* START Extracted information *

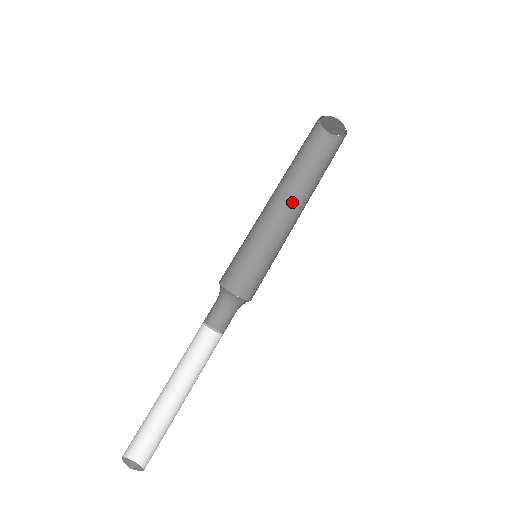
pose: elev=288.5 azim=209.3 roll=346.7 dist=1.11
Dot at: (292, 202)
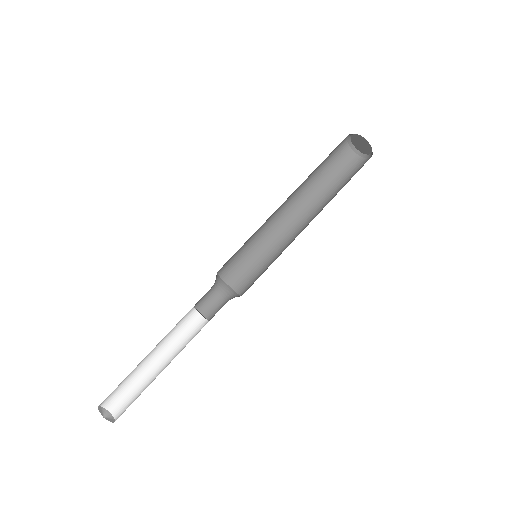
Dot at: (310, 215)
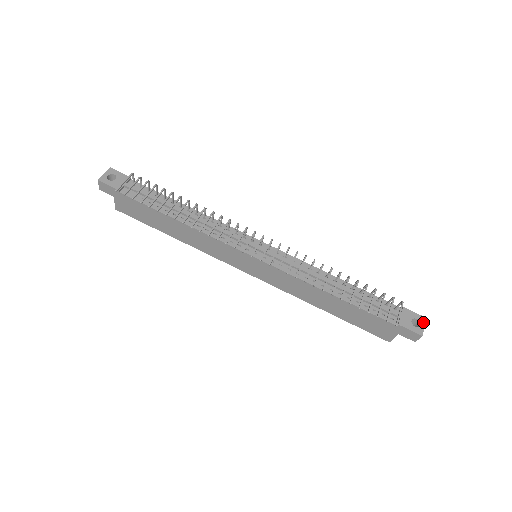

* END Extracted information *
* START Extracted information *

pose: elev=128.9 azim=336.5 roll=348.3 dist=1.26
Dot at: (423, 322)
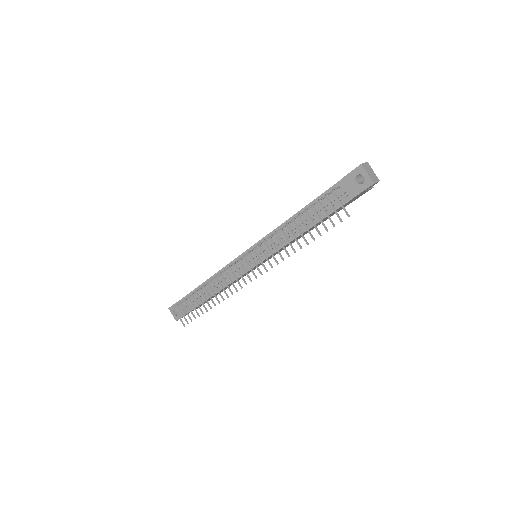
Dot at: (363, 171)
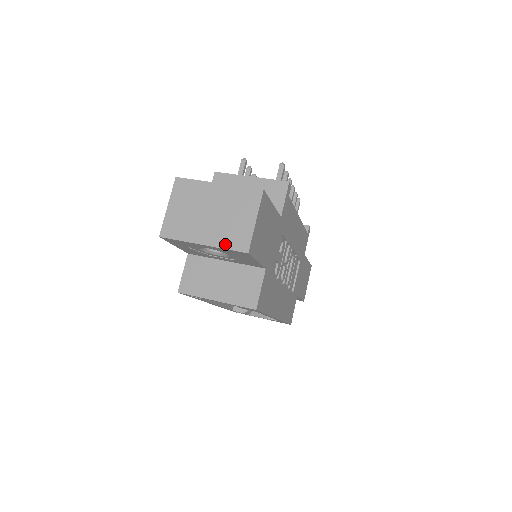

* END Extracted information *

Starting with the line that contains "pose: elev=288.5 azim=209.3" and going on through the line that contains "Dot at: (310, 215)", write those lines out again and omit the pictures. Multiply each coordinate in the answers by 2.35 and round it to a whole number, rounding halves up. Leave the pose values and the first dot position unchanged.

pose: elev=288.5 azim=209.3 roll=346.7 dist=1.11
Dot at: (292, 202)
Dot at: (729, 505)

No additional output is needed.